Let me give you an example of how the system saves fuel. When a vessel arrives at port, it might keep the engines running longer than necessary. Fueltrax continuously monitors live data and alerts you if, for instance, a ship has had two engines running for five minutes. This allows you to immediately instruct the captain to shut them off, enabling proactive fuel management.
Moreover, these savings are not just about cost reduction. They have a positive impact by lowering CO2 emissions. It all comes down to numbers: when a company realises how many litres of fuel it has saved – and therefore not burned – the solution becomes attractive, especially for IOCs, as they are prioritising environmental responsibility. From this perspective, investing in Fueltrax is an easy decision.
How significant is the upstream oil and gas sector for your client portfolio in Nigeria and beyond, and what opportunities do you see ahead for expanding your business?
The upstream is the backbone of our business, representing 95% of our market since most of our technology is deployed on offshore vessels. Another important segment we are targeting is bunkering, as this is where the fuel monitoring and tracking begin. By overseeing fuel operations end to end, we simplify our clients’ accounting processes and ensure complete transparency.
We are looking into expanding our presence in the upstream sector. Major operators such as ExxonMobil, Shell and Chevron are already using our system, and now we are seeing growing interest from indigenous oil and gas companies such as First E&P and Seplat. Our goal is to work with all of these operators because the benefits for them are clear. Our solution is tested, proven and highly effective. From our perspective, there is no reason why anyone should not be using it.
Looking ahead, we are optimistic about new opportunities. Nigeria has recently approved important FIDs, including Bonga North, and new offshore drilling campaigns are on the horizon. As E&P companies focus on their core business, we take charge of fuel management, identifying areas of improvement, reducing costs by eliminating the need for field personnel and streamlining logistics. The best part is all this can be managed with a single click.

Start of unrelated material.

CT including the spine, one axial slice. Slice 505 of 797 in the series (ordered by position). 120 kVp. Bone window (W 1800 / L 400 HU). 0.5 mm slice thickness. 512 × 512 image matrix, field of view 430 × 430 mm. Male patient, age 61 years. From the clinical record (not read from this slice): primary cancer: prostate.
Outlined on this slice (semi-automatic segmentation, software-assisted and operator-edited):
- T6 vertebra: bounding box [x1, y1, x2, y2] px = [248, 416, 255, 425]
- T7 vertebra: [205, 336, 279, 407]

In Nigeria and across Africa, drilling and E&P operations will continue for the foreseeable future. Our solutions maximise asset value with instant deployment and immediate results while also supporting the energy transition.

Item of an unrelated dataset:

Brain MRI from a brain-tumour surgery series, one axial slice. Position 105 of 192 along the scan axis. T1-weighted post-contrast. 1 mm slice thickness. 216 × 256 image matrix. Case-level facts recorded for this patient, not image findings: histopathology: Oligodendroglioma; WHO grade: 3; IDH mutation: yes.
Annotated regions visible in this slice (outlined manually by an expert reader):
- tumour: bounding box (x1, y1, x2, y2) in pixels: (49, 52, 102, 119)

To put this into perspective, Saudi Aramco achieved more than USD 4 million in fuel savings for a fleet of 72 vessels equipped with Fueltrax, using our optimisation tools and metrics. This further resulted in a reduction of 17,600 tonnes of CO2 emissions.
Finally, we see exciting opportunities in renewables as well. Vessels are deployed to build offshore wind installations. Those vessels burn fuel, and we have already installed our technology for several clients in this space, proving that Fueltrax is adaptable to the evolving energy landscape.

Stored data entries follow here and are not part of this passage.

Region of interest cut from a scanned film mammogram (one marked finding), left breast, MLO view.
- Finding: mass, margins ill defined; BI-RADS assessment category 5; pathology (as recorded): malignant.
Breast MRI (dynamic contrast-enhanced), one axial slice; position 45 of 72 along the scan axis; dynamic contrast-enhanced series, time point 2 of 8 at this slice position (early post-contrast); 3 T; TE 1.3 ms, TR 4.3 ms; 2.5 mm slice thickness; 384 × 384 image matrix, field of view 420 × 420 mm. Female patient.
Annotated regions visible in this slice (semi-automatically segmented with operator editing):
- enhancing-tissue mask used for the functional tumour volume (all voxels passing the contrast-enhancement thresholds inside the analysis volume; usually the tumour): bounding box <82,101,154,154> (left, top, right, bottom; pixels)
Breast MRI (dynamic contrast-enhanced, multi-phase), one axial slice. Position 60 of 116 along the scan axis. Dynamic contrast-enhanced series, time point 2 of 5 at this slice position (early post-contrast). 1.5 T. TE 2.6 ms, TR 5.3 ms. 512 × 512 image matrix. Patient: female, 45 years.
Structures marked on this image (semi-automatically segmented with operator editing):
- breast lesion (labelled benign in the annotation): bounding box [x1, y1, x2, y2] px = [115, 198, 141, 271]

What is your current standpoint in the Nigerian market, and what are your plans for regional expansion?
In Nigeria, there are a few other players in our space, but we are the market leader, holding about an 80% market share. Globally, we maintain a similar position, particularly among IOCs.
Regarding expansion, I see Angola as the next Nigeria for us. The market there is picking up, with increased activity from operators, growing local capacity and a stronger focus on local content, similar to what we’ve seen in Nigeria. I believe Angola will be our next major market. We are already present, but our goal is to bring it to the same level as Nigeria.
Beyond that, we are expanding in several other regions. We are closely watching developments in Namibia and actively monitoring opportunities in Senegal and Mauritania too. Our footprint continues to grow every day.